La vice-ministre a néanmoins fait valoir que les inégalités persistent en matière d'accès à l'emploi et de rémunération. Le taux d`activité des femmes est de 64 % et celui du chômage de 11 % contre respectivement 85 % et 6 % pour les hommes. De même, bien que les femmes soient plus scolarisées que les hommes, leurs salaires sont inférieurs de 30 % pour les mêmes formations et la même activité. Le revenu moyen annuel est de 8 000 US$ pour une femme contre 14 600 US$ pour un homme.

L'enjeu que représente la loi sur le statut du travailleur domestique est emblématique de ce cumul de discriminations. Ce secteur est celui qui emploie le plus de femmes, puisque 17 % des femmes actives brésiliennes sont des travailleuses domestiques (6,5 millions). C'est également le secteur qui compte parmi les pires conditions de travail, marquées par la précarité et l'exploitation, voire la violence et l'abus sexuel. Bien que la loi ait été adoptée, les décrets d'application n'ont toujours pas été pris.

À l'occasion de son séjour à Rio de Janeiro, la délégation a pu découvrir le projet Bebel porté par l'organisation de solidarité internationale PlaNet Finance au bénéfice de femmes en situation de précarité. Ce projet a pour objectif de lutter contre l'exclusion socio-économique de femmes en situation de vulnérabilité sociale, vivant dans un quartier précaire près du centre de Rio (quartier de la Praça da Bandeira) dépourvu de services publics. Il s'agit d'un programme personnalisé pour 100 femmes de la communauté, âgées de 18 à 60 ans, ayant développé une activité génératrice de revenus ou ayant les capacités et le projet d'en démarrer une. Financé par la commission européenne et le ministère des droits de l'homme, ce programme d'une durée de deux ans repose sur trois piliers :

- La dispense de cours d'éducation financière, de langues étrangères (anglais, espagnol) et de formations techniques (artisanat) avec un accompagnement personnalisé par une assistante sociale ;

- L'accès au microcrédit pour des femmes qui veulent créer leur entreprise ou développer leur affaire (et, notamment, régularisation d'emplois jusqu'ici informels) ;

- L'amélioration des conditions de vie des familles des participants au projet (500 personnes) et de la situation économique du quartier.

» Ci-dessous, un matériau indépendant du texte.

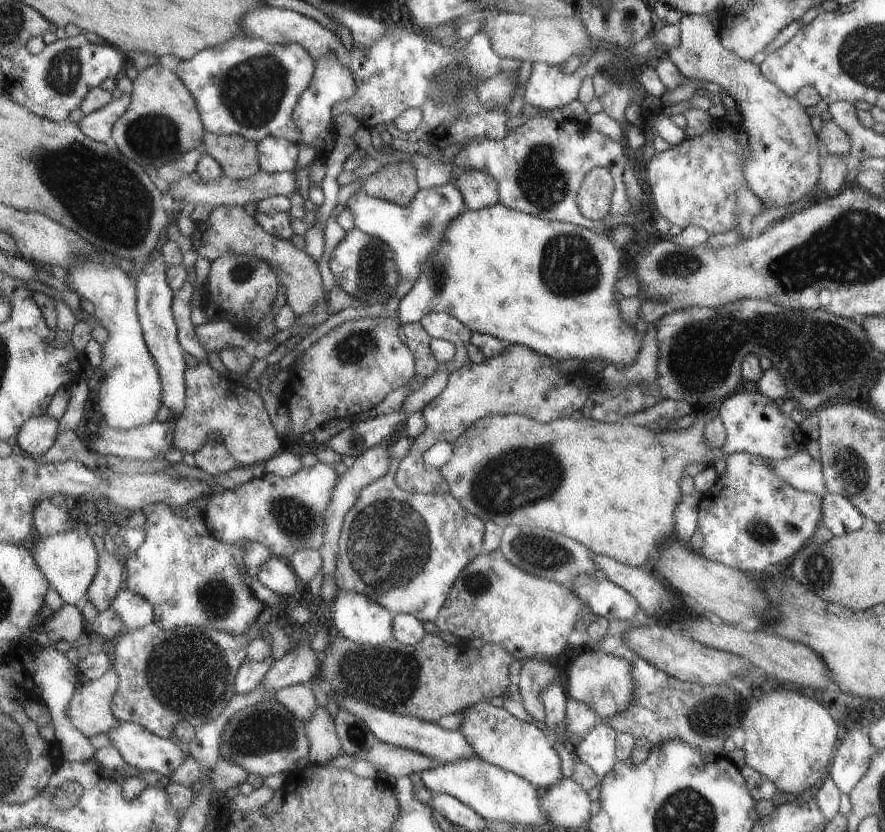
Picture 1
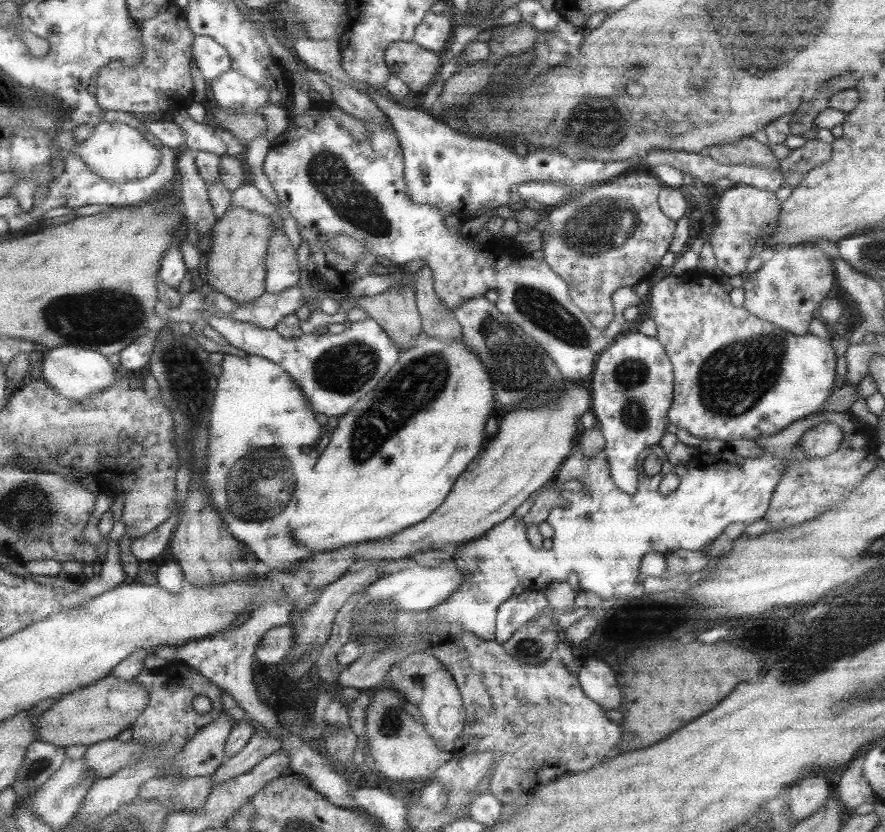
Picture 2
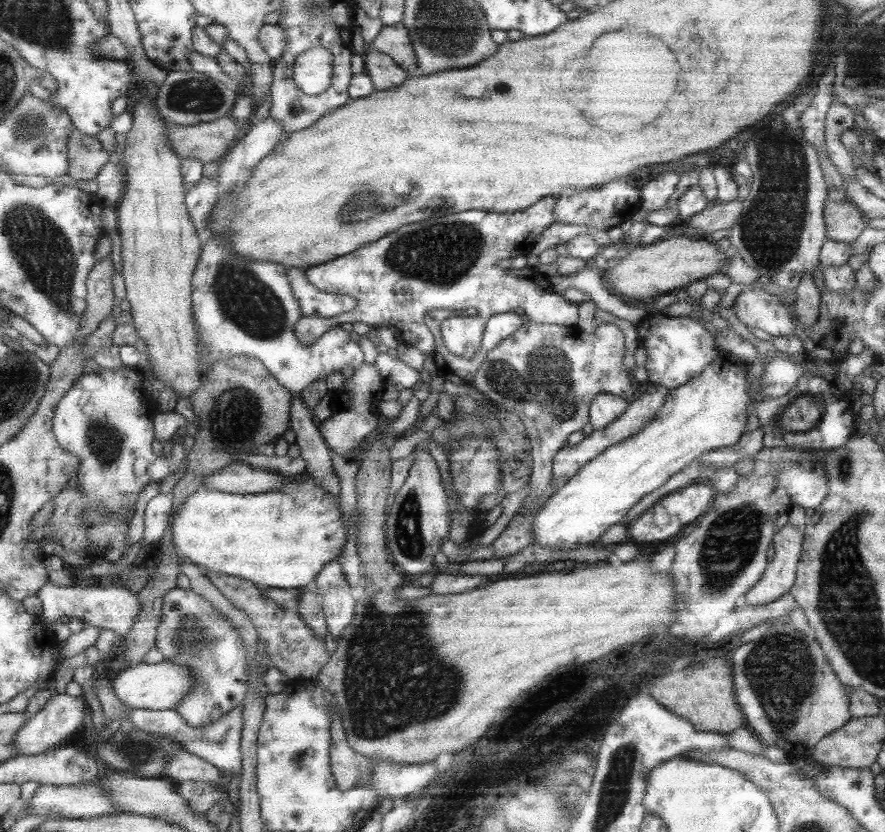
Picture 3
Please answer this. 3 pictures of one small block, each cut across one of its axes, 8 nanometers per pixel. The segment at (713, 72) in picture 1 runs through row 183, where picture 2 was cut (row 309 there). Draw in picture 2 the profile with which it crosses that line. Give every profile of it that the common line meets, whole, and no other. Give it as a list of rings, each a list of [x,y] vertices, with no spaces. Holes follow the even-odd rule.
[[[813,244],[778,245],[769,251],[762,266],[746,275],[743,284],[743,308],[789,334],[809,334],[807,327],[818,304],[833,287],[831,259]]]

La directrice du projet, Mme Maud CHALAMET, a souligné qu'il avait d'ores et déjà grandement contribué à l'inclusion sociale des femmes du quartier (suivi social, visites médicales, formation, action de prévention à l'encontre de la prostitution) et permis de faire émerger une communauté d'entraide très active. Les projets de microcrédit sont en revanche encore en cours de développement.

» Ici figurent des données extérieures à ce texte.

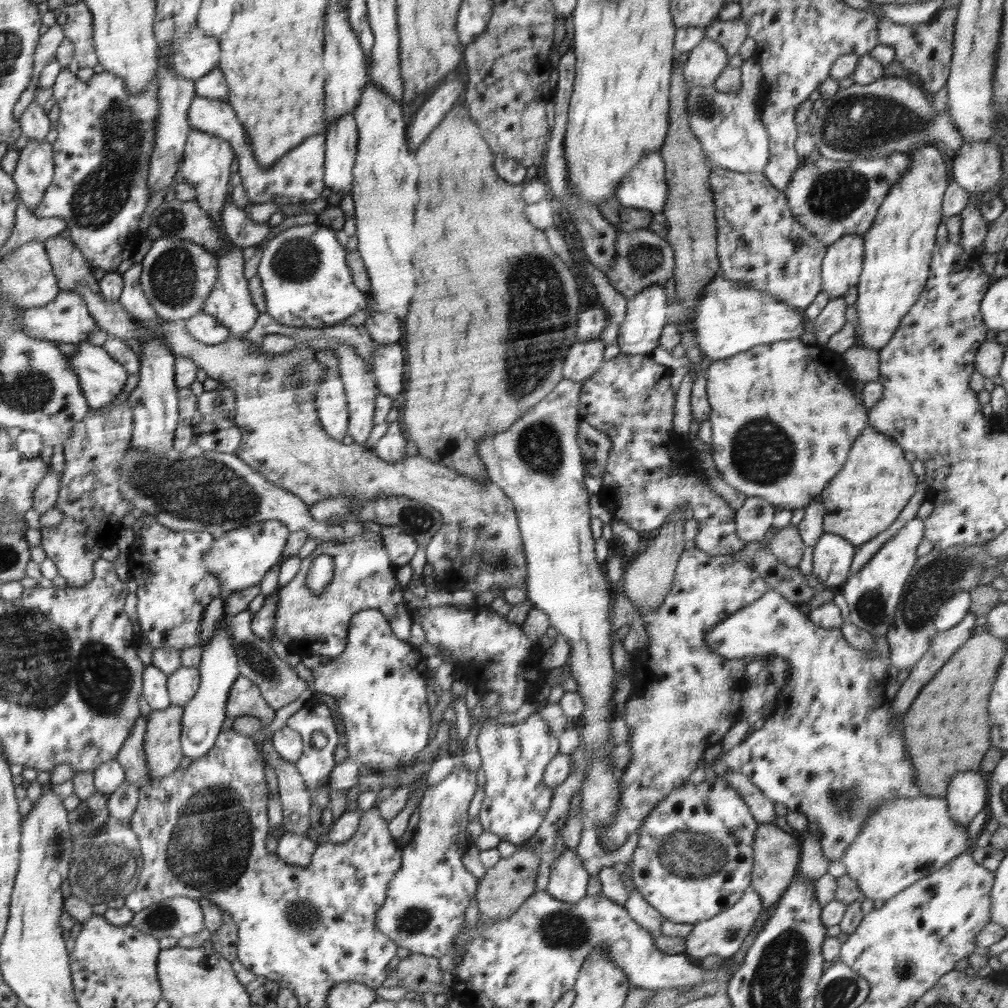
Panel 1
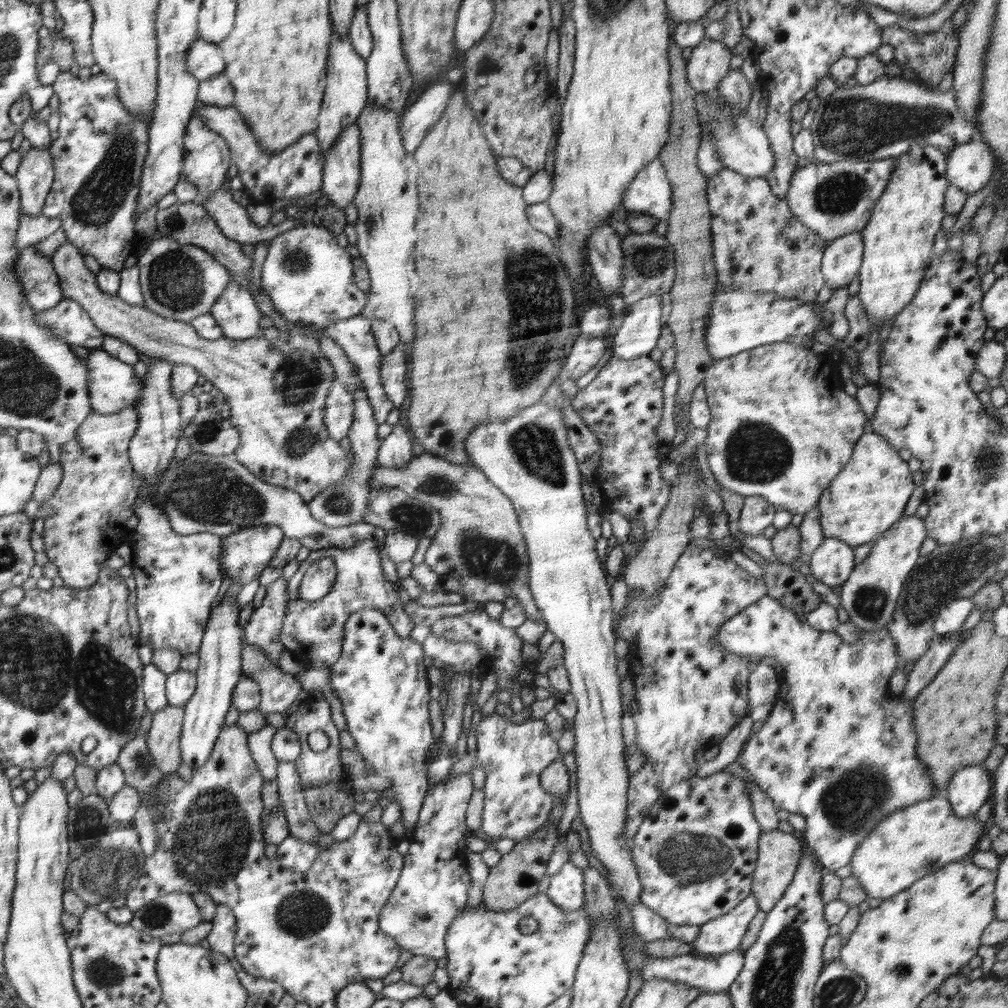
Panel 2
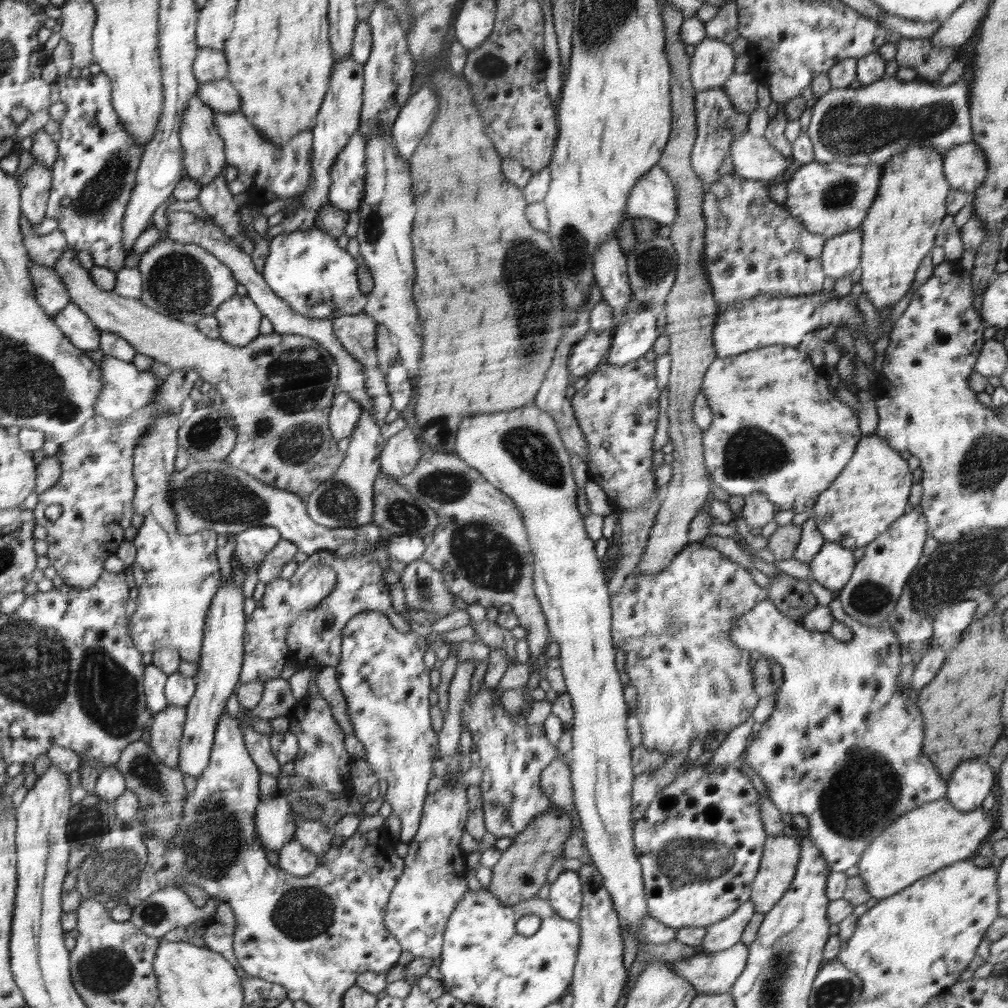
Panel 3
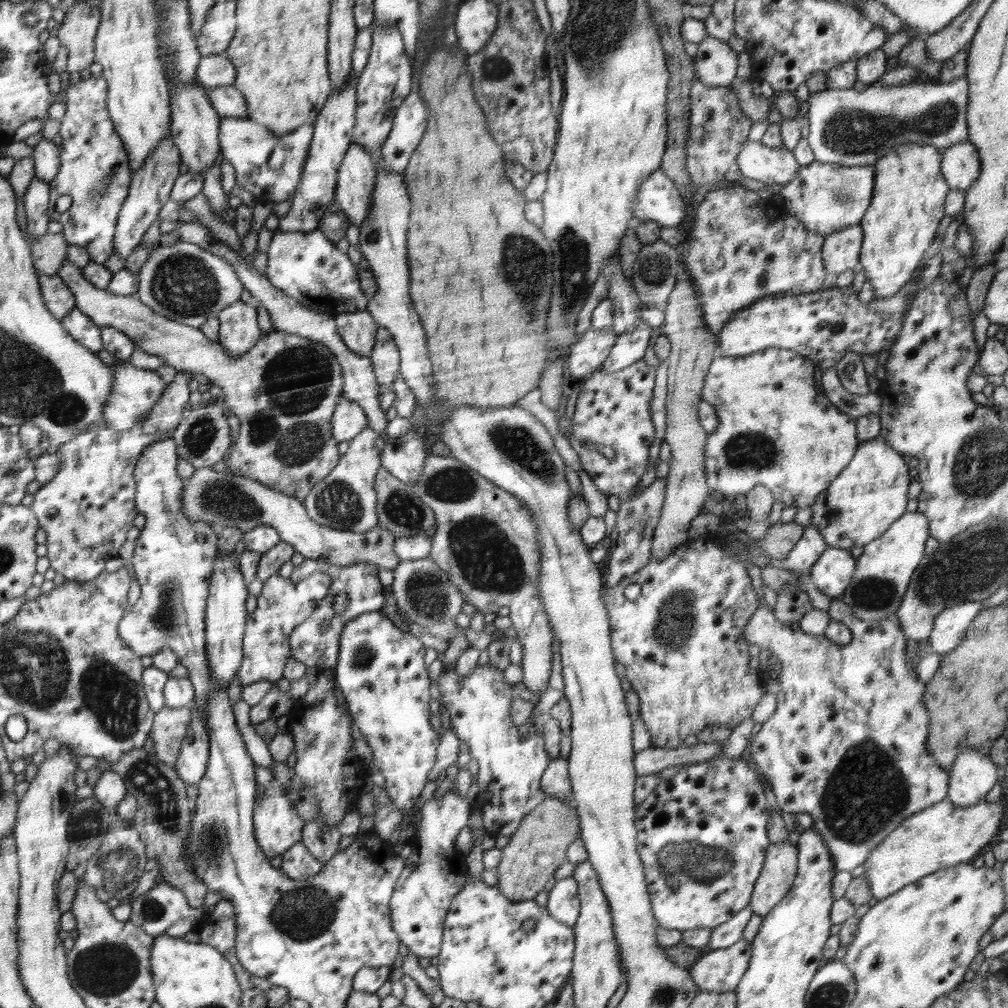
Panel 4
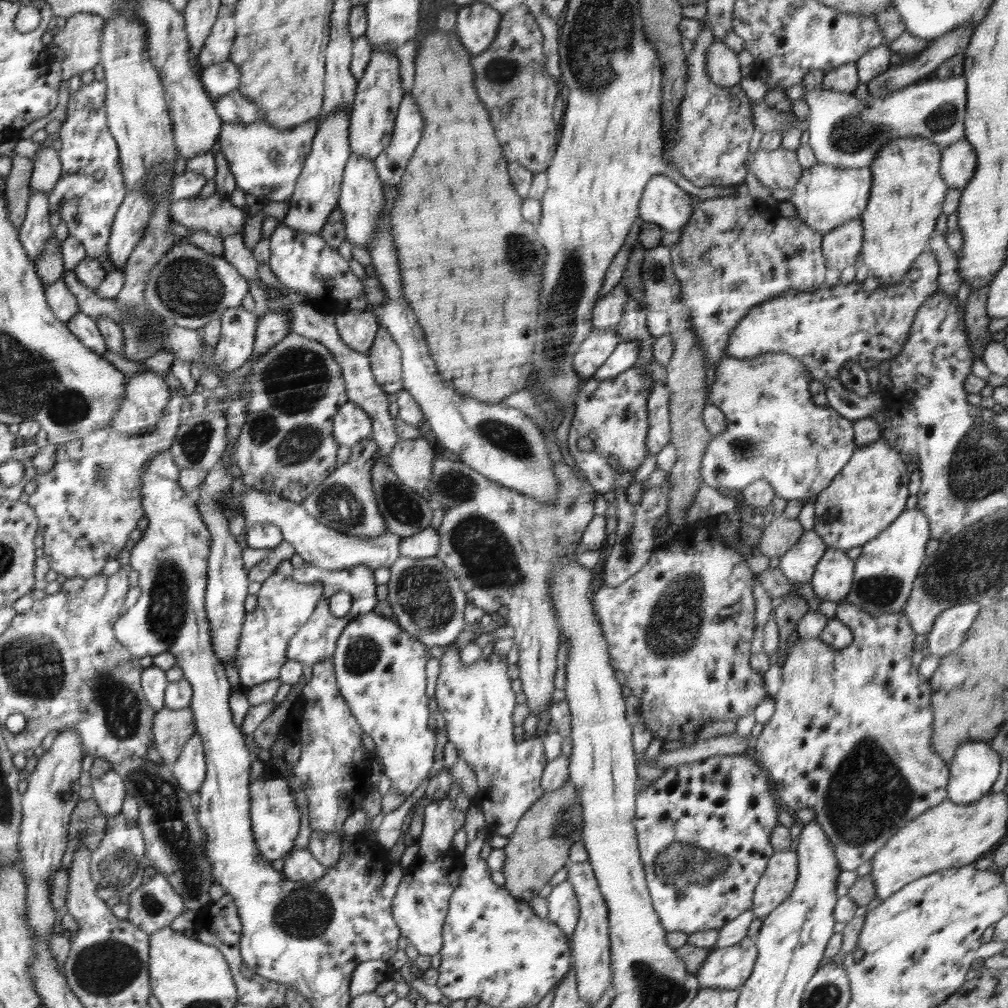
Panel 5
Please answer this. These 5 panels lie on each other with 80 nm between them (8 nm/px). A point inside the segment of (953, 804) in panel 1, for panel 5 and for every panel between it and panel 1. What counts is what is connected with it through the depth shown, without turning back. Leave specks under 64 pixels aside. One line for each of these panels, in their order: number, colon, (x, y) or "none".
2: (969, 789)
3: (972, 780)
4: (973, 775)
5: (974, 769)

Elle a estimé regrettable que ce projet structurant prenne fin en 2015 alors qu'il commence tout juste à porter ses fruits et qu'il a besoin d'un accompagnement. PlaNet Finance est donc à la recherche de nouvelles sources de financement pour pérenniser son action.

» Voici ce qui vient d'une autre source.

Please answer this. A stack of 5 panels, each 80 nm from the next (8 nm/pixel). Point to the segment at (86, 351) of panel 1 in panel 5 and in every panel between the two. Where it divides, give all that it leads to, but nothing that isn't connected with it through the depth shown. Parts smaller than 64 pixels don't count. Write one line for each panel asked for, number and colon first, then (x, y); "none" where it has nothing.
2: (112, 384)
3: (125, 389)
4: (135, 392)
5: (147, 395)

Observant qu'aujourd'hui seuls deux ou trois projets ont bénéficié du microcrédit, la délégation s'est en revanche interrogée sur l'opportunité de la prolongation de cette mesure, car l'accès au crédit est très facile au Brésil. Depuis 2011, la Présidente Dilma ROUSSEFF a mis en place le microcrédit productif (achat pour une entreprise) au taux de 0, 6 %. Pourtant, plutôt que de faire appel au microcrédit, les femmes préfèrent régulariser leurs entreprises car, en contrepartie, elles ont accès aux soins et à la retraite.